After reading each line of the entries, give the number of lines that contain "changeY" and nothing else.

━━━━

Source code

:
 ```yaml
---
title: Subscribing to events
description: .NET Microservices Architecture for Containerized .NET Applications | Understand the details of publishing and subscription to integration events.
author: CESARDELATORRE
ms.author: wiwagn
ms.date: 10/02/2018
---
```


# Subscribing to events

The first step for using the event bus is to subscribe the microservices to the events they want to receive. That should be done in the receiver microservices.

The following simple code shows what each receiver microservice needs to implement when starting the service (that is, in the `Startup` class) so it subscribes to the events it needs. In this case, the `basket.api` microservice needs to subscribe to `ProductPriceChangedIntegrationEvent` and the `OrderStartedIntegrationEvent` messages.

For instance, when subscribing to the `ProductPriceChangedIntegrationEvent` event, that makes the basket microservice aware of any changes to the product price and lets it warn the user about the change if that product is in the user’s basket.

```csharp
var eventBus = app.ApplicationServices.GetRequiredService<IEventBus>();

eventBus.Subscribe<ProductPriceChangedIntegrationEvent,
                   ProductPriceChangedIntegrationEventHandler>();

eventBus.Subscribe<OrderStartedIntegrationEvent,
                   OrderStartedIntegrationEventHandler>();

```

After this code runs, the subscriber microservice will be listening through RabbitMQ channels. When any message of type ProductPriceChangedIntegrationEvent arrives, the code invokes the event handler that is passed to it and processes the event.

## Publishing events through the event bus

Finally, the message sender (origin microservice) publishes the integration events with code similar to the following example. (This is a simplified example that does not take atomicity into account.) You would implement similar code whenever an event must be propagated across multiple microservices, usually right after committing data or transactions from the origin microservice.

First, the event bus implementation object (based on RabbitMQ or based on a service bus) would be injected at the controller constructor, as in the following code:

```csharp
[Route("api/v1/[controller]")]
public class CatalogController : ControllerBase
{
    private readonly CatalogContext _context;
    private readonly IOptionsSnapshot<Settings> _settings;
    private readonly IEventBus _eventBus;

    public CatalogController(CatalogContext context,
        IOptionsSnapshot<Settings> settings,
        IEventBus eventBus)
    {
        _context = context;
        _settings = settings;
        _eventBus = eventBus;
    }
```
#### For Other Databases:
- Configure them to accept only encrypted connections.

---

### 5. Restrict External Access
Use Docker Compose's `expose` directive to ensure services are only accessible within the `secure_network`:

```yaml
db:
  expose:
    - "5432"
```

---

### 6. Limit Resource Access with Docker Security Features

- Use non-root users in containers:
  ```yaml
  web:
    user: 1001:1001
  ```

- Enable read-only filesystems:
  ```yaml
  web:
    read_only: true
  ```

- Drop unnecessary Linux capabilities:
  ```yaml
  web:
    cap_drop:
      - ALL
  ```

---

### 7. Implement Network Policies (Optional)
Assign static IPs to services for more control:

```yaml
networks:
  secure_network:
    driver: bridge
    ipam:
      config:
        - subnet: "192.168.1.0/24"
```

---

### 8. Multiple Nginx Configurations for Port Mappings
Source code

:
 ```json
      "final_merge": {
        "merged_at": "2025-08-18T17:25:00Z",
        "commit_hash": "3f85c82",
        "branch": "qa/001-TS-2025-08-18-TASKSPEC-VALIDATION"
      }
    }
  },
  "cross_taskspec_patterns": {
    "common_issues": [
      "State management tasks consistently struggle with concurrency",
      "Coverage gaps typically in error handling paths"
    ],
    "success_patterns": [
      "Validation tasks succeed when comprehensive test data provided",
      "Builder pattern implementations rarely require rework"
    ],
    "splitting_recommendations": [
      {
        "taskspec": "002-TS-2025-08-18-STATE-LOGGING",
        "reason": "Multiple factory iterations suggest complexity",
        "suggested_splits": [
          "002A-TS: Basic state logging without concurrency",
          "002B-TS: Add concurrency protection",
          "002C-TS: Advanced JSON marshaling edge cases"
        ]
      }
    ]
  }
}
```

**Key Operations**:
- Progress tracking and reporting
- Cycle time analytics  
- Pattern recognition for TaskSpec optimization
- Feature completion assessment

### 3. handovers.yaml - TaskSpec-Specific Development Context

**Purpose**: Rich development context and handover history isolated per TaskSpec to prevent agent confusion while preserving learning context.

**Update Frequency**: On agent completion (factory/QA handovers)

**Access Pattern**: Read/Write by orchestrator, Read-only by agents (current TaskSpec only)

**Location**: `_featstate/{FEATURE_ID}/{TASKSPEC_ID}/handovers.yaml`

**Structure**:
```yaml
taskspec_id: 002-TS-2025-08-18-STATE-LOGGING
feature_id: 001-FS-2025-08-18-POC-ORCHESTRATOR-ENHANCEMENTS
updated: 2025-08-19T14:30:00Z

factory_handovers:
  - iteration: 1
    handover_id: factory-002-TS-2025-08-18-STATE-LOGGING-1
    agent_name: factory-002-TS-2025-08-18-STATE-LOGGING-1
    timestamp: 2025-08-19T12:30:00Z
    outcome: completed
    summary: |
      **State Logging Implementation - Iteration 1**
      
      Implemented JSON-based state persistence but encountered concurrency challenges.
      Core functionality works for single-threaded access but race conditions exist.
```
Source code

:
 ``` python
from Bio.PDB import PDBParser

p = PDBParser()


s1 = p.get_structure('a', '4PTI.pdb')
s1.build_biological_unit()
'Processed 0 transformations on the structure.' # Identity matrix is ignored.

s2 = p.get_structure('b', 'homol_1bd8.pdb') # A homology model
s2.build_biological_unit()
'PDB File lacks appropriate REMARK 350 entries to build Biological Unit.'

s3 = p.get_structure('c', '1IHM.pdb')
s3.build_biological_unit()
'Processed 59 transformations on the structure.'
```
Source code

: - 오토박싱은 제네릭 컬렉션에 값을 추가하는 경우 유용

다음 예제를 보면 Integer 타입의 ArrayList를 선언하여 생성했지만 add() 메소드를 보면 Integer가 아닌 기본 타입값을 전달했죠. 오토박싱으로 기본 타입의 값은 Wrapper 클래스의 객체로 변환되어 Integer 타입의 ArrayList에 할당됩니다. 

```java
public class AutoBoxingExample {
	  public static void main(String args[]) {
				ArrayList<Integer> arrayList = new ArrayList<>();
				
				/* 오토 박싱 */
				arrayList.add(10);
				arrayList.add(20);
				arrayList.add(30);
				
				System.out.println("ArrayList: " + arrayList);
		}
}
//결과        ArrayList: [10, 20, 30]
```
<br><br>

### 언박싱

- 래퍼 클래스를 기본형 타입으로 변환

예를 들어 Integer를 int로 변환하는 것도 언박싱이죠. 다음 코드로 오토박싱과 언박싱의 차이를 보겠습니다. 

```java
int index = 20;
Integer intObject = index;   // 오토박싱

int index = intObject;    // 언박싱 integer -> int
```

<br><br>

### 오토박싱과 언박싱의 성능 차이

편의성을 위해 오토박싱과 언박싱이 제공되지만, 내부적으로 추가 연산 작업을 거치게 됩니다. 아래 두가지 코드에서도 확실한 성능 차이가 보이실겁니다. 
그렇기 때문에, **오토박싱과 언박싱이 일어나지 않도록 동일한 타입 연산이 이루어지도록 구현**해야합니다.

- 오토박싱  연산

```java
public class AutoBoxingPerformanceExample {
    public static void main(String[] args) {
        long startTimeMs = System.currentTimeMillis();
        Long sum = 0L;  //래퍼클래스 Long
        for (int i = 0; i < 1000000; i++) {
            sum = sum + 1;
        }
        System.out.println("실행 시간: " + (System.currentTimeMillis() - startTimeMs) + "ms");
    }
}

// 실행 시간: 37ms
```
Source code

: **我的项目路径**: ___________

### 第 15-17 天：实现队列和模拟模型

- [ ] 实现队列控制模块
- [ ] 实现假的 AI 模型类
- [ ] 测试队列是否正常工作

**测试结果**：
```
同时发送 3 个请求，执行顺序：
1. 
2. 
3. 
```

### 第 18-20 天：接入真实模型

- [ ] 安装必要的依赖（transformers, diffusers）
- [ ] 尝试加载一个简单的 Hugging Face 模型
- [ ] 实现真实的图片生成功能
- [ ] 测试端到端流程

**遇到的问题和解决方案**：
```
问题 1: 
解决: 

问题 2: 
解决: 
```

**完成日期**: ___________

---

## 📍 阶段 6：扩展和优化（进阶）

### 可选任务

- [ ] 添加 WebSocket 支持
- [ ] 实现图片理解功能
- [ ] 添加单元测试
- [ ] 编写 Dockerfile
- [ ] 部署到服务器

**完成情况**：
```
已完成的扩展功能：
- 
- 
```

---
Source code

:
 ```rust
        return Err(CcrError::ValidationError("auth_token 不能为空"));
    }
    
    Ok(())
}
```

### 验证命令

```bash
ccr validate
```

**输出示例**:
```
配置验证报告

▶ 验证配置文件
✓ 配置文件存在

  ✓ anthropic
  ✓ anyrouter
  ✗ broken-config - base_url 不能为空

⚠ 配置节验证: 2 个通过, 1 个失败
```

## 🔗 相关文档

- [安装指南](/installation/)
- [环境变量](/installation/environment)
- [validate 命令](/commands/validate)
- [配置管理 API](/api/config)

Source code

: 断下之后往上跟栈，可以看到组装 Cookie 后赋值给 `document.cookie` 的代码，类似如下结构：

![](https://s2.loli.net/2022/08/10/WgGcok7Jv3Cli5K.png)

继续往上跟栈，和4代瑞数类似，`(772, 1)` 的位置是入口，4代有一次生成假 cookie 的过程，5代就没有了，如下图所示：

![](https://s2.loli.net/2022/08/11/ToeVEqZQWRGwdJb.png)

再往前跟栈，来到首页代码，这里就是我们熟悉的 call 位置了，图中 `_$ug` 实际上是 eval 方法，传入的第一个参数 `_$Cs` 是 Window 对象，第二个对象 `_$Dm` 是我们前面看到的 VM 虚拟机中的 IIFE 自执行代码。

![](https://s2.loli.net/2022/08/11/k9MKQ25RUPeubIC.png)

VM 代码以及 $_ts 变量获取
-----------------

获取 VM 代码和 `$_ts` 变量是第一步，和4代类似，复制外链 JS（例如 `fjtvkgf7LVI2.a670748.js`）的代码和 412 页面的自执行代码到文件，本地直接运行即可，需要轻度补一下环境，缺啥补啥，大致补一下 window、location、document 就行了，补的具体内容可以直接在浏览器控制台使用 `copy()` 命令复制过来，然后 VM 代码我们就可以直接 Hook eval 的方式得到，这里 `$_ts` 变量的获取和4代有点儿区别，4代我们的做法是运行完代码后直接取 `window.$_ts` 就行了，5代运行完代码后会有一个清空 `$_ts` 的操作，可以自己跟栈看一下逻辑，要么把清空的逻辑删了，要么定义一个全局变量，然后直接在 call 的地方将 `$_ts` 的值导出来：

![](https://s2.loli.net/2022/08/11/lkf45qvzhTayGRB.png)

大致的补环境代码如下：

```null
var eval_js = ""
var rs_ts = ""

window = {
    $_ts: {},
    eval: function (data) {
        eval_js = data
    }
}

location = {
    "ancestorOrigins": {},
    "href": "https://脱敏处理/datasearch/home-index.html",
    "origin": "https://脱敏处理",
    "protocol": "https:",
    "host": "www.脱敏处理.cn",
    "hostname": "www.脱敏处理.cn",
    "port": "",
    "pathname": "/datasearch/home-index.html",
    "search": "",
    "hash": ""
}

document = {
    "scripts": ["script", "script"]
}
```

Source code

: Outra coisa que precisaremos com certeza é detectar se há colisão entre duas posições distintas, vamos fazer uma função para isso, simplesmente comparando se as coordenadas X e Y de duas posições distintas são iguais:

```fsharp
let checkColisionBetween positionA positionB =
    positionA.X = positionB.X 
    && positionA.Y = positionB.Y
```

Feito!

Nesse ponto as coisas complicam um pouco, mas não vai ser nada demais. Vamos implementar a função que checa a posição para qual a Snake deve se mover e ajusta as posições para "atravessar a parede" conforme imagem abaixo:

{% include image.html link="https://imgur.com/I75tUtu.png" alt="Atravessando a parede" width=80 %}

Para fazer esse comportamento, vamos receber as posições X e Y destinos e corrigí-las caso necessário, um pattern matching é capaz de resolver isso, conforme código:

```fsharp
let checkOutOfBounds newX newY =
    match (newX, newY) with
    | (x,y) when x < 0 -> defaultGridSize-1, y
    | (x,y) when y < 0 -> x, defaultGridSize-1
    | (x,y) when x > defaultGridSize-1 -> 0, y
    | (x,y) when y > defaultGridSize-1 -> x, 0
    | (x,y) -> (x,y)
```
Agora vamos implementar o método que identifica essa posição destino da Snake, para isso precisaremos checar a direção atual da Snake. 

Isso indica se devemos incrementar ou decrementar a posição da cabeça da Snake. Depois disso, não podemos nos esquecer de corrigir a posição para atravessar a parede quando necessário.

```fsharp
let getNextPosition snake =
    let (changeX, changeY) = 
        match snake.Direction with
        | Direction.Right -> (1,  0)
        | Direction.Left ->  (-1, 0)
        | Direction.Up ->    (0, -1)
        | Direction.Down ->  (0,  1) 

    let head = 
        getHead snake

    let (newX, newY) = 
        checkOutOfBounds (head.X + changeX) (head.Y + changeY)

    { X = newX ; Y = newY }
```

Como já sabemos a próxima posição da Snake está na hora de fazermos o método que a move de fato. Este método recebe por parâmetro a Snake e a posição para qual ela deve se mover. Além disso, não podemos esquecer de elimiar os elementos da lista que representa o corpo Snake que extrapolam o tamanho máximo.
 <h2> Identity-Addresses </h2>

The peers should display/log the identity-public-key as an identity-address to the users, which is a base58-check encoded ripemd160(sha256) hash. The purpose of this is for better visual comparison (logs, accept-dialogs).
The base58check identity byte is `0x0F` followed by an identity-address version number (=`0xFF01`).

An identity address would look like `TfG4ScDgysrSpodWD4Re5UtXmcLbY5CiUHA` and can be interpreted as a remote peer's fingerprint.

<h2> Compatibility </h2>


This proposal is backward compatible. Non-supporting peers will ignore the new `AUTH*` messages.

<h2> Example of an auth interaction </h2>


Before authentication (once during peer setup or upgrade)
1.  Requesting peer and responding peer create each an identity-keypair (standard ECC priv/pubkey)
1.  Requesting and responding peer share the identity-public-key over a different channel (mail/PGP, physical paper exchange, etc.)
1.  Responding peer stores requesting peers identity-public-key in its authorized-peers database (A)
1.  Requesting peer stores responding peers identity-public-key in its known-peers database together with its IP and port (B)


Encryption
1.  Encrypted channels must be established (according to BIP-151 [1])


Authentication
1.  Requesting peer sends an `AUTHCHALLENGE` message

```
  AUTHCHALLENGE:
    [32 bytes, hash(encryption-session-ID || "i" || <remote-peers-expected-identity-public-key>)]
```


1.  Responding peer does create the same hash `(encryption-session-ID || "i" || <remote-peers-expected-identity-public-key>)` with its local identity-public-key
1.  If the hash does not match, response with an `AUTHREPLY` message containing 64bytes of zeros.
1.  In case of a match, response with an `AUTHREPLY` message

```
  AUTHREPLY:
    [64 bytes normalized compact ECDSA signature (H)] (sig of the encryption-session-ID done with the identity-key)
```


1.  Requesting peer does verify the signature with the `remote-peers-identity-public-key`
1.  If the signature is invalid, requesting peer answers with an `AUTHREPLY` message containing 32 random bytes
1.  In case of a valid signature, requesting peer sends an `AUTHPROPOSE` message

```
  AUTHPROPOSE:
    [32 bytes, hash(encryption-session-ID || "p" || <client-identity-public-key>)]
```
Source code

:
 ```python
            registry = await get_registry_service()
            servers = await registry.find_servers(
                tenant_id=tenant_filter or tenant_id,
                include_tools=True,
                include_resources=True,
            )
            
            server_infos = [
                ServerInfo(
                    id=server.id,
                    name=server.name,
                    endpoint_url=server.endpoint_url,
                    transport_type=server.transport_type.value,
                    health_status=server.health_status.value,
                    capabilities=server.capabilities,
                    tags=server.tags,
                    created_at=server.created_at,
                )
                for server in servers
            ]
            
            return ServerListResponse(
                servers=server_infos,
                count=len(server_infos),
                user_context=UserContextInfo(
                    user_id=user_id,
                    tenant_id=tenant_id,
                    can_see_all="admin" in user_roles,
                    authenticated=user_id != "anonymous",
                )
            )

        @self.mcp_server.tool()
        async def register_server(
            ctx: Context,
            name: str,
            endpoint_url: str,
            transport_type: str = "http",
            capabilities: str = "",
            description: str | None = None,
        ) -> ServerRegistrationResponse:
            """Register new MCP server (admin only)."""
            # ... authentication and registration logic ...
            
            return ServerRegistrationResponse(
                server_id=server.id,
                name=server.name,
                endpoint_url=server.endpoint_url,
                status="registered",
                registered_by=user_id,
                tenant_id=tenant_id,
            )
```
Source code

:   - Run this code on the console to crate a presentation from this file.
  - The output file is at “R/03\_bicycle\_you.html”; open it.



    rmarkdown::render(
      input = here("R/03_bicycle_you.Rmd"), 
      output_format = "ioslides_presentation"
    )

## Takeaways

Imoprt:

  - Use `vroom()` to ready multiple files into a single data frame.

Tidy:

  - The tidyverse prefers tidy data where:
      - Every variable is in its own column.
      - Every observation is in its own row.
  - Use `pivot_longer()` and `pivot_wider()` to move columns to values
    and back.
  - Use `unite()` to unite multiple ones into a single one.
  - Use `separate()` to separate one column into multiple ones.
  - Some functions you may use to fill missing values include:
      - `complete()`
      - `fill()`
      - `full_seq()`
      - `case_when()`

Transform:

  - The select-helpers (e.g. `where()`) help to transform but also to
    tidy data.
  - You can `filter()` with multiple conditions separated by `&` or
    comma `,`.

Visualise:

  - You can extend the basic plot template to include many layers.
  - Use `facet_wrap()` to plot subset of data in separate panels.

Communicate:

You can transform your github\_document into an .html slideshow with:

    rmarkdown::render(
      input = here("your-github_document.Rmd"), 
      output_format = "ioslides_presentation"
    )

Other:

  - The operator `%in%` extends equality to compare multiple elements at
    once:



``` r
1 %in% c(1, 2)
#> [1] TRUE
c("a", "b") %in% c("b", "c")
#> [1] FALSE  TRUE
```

━━━━

The answer
2